Bindery Talks: End Bands and all the Right Answers About Books.


If anyone has worked in the world of bookbinding and book collecting for longer than say, six months, they could probably tell you it's kind of a hard world to break into. So often, when speaking to book collectors and other book binders, the subject comes up of how unhelpful the people in this world can be. I've had three of those conversations in as many weeks with perfect strangers.  It's like there is an unspoken initiation one has to go through to be accepted in to the belly of of the beast known as rare books.  (I still don't know what this initiation is; if anyone does, please let me know!)

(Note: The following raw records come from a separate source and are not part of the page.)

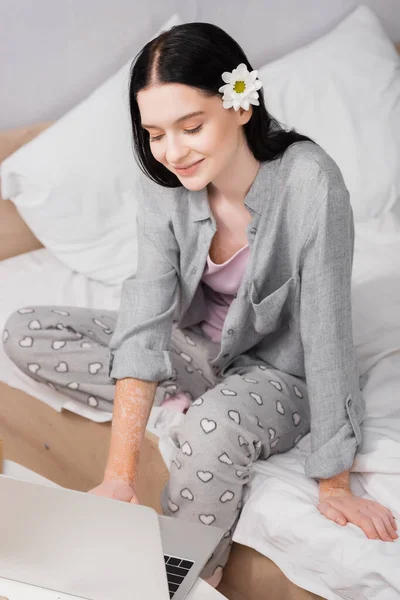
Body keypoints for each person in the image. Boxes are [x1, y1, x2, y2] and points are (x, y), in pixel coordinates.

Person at [2, 21, 397, 588]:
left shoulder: (312, 183)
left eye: (191, 127)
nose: (172, 152)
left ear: (240, 105)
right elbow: (145, 313)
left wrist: (335, 482)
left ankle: (173, 585)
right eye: (155, 134)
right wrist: (120, 475)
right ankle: (181, 401)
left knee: (211, 430)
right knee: (26, 327)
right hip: (195, 348)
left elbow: (328, 333)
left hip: (281, 373)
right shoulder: (163, 180)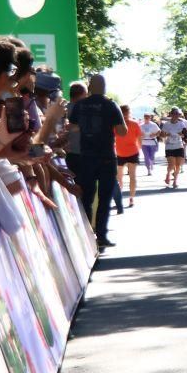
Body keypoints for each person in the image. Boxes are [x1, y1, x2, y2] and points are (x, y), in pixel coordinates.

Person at [68, 74, 126, 248]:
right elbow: (122, 131)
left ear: (90, 87)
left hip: (86, 156)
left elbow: (73, 127)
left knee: (86, 196)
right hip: (106, 156)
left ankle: (87, 235)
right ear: (104, 87)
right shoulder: (110, 105)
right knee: (104, 197)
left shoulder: (80, 105)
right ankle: (101, 235)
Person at [114, 105, 141, 208]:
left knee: (122, 177)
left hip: (123, 153)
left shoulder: (116, 124)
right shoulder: (134, 124)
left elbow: (112, 139)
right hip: (127, 153)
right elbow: (139, 139)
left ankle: (126, 198)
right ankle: (130, 198)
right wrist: (139, 149)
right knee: (128, 176)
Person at [161, 107, 187, 189]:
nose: (176, 115)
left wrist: (182, 135)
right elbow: (161, 135)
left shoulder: (181, 124)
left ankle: (175, 181)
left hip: (179, 145)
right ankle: (168, 174)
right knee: (171, 164)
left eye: (177, 114)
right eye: (174, 114)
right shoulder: (166, 124)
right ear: (171, 114)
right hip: (169, 145)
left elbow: (185, 133)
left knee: (178, 165)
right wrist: (167, 134)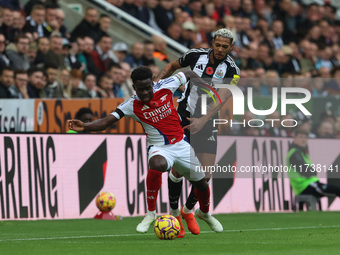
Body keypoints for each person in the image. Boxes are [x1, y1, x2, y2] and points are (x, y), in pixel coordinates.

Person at [67, 66, 223, 236]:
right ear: (134, 88)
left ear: (152, 83)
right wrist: (85, 126)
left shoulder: (165, 85)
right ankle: (150, 214)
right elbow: (106, 122)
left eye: (148, 87)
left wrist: (203, 86)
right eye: (141, 89)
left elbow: (188, 73)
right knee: (157, 164)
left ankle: (205, 213)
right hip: (159, 148)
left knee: (201, 183)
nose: (146, 92)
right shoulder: (131, 104)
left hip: (181, 145)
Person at [155, 28, 240, 236]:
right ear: (212, 43)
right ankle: (174, 212)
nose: (220, 49)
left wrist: (203, 120)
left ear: (231, 48)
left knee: (206, 174)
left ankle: (188, 210)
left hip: (208, 120)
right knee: (178, 169)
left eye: (224, 46)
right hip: (183, 116)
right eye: (217, 45)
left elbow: (223, 97)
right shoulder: (195, 55)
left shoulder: (232, 70)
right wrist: (158, 85)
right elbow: (172, 66)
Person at [286, 128, 340, 204]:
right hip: (305, 186)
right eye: (301, 137)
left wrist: (312, 171)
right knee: (337, 189)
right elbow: (306, 171)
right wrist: (313, 171)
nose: (303, 140)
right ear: (294, 139)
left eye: (305, 137)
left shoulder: (302, 152)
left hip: (310, 185)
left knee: (336, 188)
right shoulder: (294, 153)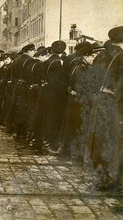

It also seems like every bookbinder you talk to has all of the right answers, and through the years I've stayed quiet because many of the authors of "all the right answers" aren't willing to discuss another possible method of binding or restoration.  If I'm being completely honest, In my experience I've often found those right answers to be both wrong and right, and here's why: There isn't one set rule or answer that can solve all the possible issues one old tattered book may have. And unless you're a fortunate enough conservator to have worked on many books from every single time period, binding style, and country of origin of The Book, you're not going to have all the answers either. Wouldn't it be better if we all brushed the chips off our shoulders and worked together to build a network of tried and true knowledge and experience?

As a case in point; about end bands: I've seen it written and discussed that one should never ever never resew end bands on a rare book, as it will cause more damage to the already stressed text block.  While the idea is something to consider, that notion is completely untrue. In fact the minimally invasive nature of the sewing can be far outweighed by the additional strength to the structure some styles of end bands can provide.  The sewn end band strengthens the structure of the text block by holding together the unsewn ends of the signatures that lie beyond the kettle stitches. Even more strength is provided when the core of the end band is laced into the boards.  An end band that is sturdier than one merely pasted on also provides support for the end caps; one of the weakest parts of the binding.  

Many binders are comfortable with stuck on end bands (even in the old days), and often times those stuck on end bands are hand embroidered and quite beautiful.  However, they cannot add strength, merely being pasted on.  In fact, in my examination of old bindings I have found that they often create a weak spot which is usually the first area to break down in a binding. In my opinion stuck on end bands should be used when the original valuable binding had them and the restoration calls for complete period accuracy, but they should not be a fall back in an effort to simplify or speed up the binding process.

Tips on how to minimize and ameliorate the damage to the paper caused by sewing end bands: First, sew through the already extant kettle stitch holes if at all possible.  This is the best way to proceed, because absolutely no further damage is caused. If the condition of the page is less than can be desired for sewing end bands, a medium weight guard on the folds of the signatures will provide not only support for the pages, but also sufficient support for sewing the end bands.  if you have a book that is so tattered that there isn't enough paper to support an end band, go the extra mile to build up the pages by guarding and filling in the lacunae.

As a book binder, conservator, and craftsman who is constantly refining my craft, it's easy to fall into the trap of thinking I have all the right answers.  It seems strange, but book binding can be very competitive.  I've found it's better to keep an open mind, constantly gather knowledge from those who bound before us, and those who are working in the field now, and focus on the specific needs of the specific book in front of me.